[Stored items]
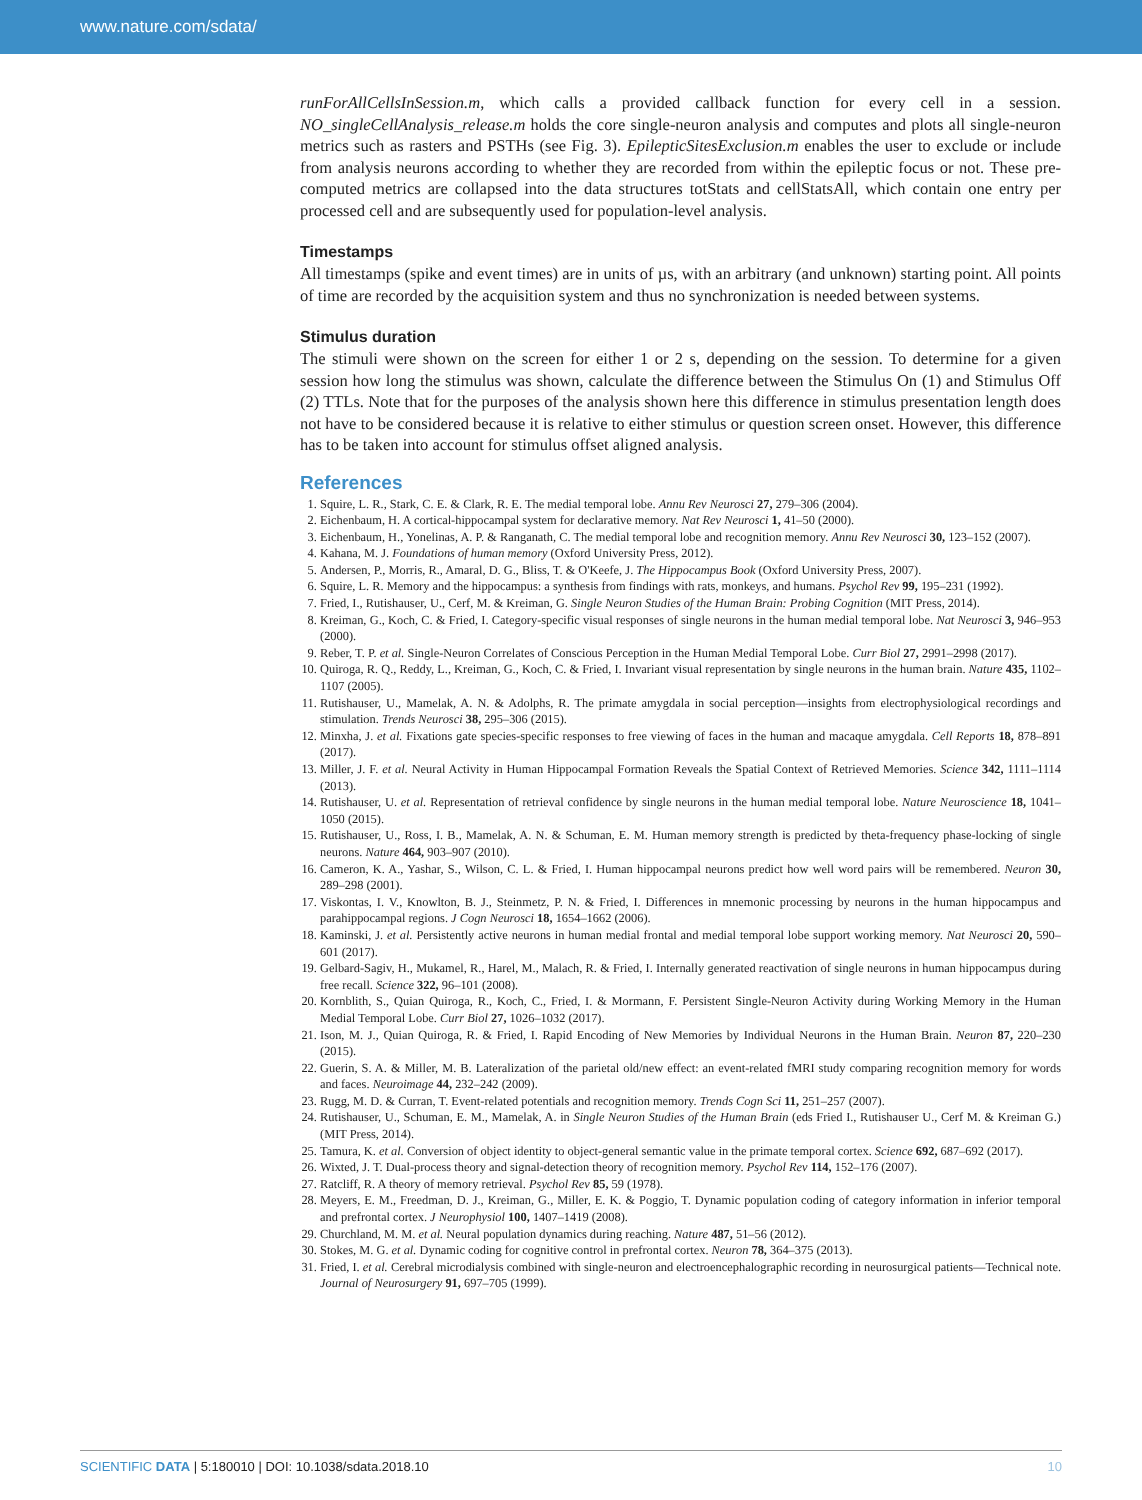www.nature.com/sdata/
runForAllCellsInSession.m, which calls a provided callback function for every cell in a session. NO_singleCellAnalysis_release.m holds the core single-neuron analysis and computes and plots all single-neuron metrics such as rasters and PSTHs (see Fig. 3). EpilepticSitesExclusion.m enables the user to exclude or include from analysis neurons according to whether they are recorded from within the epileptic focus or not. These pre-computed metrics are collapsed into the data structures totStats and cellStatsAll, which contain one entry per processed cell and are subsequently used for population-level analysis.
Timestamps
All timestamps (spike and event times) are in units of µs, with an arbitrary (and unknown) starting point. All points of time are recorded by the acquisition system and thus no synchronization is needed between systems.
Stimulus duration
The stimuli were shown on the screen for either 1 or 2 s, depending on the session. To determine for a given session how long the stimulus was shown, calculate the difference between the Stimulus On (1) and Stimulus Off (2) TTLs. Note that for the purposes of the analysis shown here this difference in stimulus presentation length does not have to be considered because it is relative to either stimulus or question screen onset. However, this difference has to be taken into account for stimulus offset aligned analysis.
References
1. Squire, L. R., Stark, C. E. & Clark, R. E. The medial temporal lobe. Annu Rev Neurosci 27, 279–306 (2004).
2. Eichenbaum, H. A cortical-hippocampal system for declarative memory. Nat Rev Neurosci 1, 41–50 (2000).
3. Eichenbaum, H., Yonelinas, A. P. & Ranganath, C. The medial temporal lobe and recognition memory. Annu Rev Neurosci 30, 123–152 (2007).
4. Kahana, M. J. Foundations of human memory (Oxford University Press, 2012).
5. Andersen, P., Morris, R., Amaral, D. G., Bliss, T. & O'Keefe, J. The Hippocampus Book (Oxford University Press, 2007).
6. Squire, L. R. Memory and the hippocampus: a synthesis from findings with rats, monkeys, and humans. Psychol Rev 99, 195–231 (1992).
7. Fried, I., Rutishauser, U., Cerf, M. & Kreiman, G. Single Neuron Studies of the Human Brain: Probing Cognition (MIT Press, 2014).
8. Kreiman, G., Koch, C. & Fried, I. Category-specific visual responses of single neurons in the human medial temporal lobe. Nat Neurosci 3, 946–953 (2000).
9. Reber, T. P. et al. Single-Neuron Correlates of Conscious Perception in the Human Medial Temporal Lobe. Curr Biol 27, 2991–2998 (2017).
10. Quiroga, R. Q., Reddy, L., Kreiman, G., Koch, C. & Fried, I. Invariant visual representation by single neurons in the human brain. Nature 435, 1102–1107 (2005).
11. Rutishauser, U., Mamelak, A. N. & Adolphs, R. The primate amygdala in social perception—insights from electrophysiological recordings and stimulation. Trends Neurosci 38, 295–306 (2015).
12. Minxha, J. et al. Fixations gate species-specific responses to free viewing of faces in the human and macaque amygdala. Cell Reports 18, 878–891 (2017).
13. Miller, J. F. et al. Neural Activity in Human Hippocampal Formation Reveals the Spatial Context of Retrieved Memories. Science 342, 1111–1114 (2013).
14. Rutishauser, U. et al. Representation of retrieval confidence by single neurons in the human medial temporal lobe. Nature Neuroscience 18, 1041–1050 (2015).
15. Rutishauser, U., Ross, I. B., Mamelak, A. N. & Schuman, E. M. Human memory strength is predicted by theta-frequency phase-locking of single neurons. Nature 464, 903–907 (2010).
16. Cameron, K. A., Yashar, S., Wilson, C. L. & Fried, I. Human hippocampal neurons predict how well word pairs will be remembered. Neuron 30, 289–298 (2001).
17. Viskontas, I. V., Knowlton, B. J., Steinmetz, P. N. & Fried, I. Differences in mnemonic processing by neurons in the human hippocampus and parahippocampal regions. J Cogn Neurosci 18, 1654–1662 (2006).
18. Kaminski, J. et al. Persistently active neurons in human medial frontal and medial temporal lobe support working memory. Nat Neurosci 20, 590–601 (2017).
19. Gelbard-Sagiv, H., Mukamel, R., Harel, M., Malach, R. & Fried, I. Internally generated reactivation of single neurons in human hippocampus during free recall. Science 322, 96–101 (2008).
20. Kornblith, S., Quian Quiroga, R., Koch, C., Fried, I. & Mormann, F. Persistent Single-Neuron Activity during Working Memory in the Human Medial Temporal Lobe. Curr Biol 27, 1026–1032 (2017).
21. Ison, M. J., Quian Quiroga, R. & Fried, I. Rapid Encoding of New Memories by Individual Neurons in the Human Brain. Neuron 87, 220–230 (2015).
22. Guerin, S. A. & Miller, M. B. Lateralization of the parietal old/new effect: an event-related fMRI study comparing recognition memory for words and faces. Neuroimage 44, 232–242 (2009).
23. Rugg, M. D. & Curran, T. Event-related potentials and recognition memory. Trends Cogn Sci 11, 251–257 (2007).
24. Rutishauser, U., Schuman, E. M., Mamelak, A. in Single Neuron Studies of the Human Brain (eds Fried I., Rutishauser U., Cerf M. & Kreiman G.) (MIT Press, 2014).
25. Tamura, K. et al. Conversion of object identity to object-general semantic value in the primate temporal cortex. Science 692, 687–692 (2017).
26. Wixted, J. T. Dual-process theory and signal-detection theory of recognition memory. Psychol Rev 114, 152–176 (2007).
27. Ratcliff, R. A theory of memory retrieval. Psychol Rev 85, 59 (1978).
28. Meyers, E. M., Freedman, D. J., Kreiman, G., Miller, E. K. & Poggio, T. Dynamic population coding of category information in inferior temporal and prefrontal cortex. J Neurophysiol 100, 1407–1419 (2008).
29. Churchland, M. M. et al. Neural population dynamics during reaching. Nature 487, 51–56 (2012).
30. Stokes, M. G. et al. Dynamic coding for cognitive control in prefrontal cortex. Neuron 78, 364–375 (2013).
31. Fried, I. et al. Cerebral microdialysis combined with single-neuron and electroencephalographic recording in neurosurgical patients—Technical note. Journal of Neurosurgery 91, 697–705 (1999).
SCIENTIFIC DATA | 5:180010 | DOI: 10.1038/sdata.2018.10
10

==

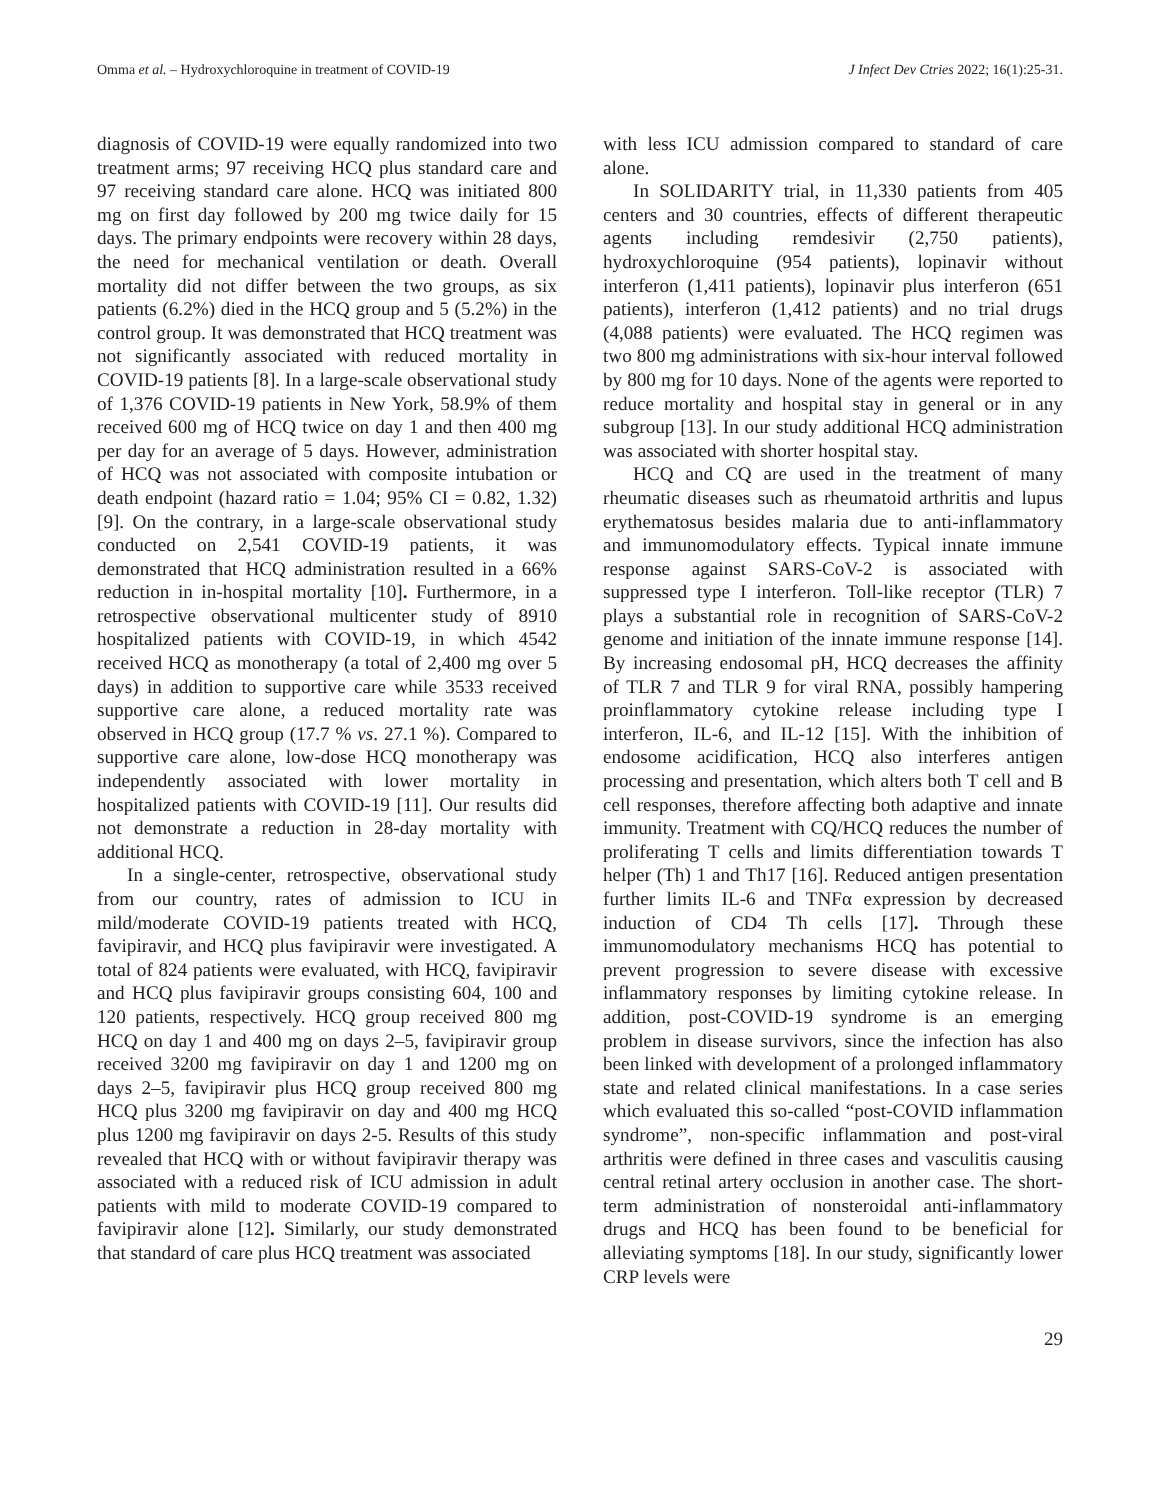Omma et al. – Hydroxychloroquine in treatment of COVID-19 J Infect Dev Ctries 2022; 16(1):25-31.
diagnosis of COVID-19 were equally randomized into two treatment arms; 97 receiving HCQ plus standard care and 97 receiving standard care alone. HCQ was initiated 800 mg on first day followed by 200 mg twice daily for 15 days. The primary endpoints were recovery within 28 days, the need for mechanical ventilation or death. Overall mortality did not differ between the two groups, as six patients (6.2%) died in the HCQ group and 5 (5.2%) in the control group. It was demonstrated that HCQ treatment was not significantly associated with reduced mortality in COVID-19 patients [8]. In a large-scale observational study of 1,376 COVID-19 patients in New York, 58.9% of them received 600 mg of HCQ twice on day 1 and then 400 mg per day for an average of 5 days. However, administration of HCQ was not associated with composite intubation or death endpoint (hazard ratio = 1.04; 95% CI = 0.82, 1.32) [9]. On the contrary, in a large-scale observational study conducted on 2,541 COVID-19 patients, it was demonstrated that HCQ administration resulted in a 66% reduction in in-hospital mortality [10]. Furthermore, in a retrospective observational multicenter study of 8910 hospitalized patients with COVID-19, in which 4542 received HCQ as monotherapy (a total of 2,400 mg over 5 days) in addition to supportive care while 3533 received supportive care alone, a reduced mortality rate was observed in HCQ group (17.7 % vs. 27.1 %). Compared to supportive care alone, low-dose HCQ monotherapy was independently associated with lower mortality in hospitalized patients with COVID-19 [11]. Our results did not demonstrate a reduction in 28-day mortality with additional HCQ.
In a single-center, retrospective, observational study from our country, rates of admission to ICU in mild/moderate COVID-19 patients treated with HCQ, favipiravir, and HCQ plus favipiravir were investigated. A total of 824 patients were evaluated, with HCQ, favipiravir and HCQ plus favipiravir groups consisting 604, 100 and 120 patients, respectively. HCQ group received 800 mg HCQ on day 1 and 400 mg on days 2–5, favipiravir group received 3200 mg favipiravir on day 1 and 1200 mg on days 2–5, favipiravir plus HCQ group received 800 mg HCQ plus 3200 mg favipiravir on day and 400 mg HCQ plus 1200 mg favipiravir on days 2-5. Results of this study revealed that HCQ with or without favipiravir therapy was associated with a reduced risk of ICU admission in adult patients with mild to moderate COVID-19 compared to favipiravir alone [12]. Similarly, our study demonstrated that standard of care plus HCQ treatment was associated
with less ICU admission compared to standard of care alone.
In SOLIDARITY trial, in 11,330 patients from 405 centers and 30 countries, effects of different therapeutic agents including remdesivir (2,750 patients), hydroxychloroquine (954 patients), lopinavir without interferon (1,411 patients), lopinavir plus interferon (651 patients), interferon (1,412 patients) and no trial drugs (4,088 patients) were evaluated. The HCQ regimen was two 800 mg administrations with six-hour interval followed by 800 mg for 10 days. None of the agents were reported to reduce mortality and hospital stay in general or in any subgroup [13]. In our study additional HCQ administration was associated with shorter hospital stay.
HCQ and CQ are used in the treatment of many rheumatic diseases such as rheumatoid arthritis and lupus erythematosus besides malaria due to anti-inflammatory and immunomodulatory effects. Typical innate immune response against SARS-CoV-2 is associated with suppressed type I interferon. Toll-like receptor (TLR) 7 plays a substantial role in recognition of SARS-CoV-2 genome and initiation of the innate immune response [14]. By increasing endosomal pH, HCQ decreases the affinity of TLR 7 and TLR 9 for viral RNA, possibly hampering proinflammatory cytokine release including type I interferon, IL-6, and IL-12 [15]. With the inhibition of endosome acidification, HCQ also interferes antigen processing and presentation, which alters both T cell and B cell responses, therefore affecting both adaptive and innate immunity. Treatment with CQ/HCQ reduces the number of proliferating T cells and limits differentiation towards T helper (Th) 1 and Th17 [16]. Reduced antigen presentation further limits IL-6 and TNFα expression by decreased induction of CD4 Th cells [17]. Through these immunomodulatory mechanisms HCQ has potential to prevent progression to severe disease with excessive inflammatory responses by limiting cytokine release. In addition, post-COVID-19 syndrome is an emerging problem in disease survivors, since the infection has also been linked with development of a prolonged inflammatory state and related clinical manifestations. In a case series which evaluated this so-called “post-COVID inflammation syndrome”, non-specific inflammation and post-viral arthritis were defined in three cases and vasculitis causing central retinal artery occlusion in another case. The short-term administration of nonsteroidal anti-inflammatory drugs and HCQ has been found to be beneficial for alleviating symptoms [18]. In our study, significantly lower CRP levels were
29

* * *

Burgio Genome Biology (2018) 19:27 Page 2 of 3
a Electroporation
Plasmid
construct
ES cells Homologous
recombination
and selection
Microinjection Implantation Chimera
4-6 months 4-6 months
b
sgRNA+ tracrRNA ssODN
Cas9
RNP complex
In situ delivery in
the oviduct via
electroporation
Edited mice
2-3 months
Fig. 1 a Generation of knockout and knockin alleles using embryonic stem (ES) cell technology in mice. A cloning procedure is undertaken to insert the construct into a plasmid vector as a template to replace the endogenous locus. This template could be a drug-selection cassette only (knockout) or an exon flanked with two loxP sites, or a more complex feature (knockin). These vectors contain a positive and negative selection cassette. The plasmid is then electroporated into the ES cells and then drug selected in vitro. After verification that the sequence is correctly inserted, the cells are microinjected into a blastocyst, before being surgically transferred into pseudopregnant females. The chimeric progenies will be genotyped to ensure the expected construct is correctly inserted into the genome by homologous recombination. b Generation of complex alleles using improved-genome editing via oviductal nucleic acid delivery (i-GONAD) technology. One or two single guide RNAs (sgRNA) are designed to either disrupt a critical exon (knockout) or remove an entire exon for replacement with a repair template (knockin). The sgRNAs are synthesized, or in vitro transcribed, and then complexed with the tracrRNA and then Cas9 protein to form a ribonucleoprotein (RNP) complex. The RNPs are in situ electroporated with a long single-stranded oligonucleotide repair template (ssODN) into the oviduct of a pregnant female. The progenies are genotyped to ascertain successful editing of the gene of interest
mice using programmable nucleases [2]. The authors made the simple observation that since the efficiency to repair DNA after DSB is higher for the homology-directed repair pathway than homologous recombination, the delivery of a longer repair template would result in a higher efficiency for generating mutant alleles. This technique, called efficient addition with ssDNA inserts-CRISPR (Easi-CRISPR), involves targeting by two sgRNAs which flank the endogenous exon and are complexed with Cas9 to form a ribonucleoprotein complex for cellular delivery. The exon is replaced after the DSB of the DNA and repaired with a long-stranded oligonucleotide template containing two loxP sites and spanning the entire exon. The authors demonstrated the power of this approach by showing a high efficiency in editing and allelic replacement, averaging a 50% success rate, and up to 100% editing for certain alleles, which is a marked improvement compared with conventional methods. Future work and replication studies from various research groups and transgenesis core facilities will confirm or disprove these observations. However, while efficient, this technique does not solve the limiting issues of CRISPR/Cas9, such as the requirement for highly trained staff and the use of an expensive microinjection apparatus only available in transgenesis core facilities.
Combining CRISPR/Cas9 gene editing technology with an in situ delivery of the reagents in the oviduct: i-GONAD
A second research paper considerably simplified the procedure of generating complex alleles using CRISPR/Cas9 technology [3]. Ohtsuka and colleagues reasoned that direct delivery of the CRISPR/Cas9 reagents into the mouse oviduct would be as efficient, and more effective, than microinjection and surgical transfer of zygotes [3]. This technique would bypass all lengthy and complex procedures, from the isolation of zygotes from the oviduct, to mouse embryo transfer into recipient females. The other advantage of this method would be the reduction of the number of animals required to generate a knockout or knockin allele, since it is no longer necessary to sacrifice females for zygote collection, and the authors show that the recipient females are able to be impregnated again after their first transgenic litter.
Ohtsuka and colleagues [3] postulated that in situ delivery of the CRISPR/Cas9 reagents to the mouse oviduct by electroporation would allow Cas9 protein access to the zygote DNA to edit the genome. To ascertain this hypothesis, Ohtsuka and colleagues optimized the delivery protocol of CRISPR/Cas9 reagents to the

# Task description
Starting at the line above that has "www.nature.com/sdata/" and ending at the line that has "runForAllCellsInSession.m, which calls", copy each line exactly, leaving the pictures out and adding nothing.

# Expected output
www.nature.com/sdata/
runForAllCellsInSession.m, which calls a provided callback function for every cell in a session. NO_singleCellAnalysis_release.m holds the core single-neuron analysis and computes and plots all single-neuron metrics such as rasters and PSTHs (see Fig. 3). EpilepticSitesExclusion.m enables the user to exclude or include from analysis neurons according to whether they are recorded from within the epileptic focus or not. These pre-computed metrics are collapsed into the data structures totStats and cellStatsAll, which contain one entry per processed cell and are subsequently used for population-level analysis.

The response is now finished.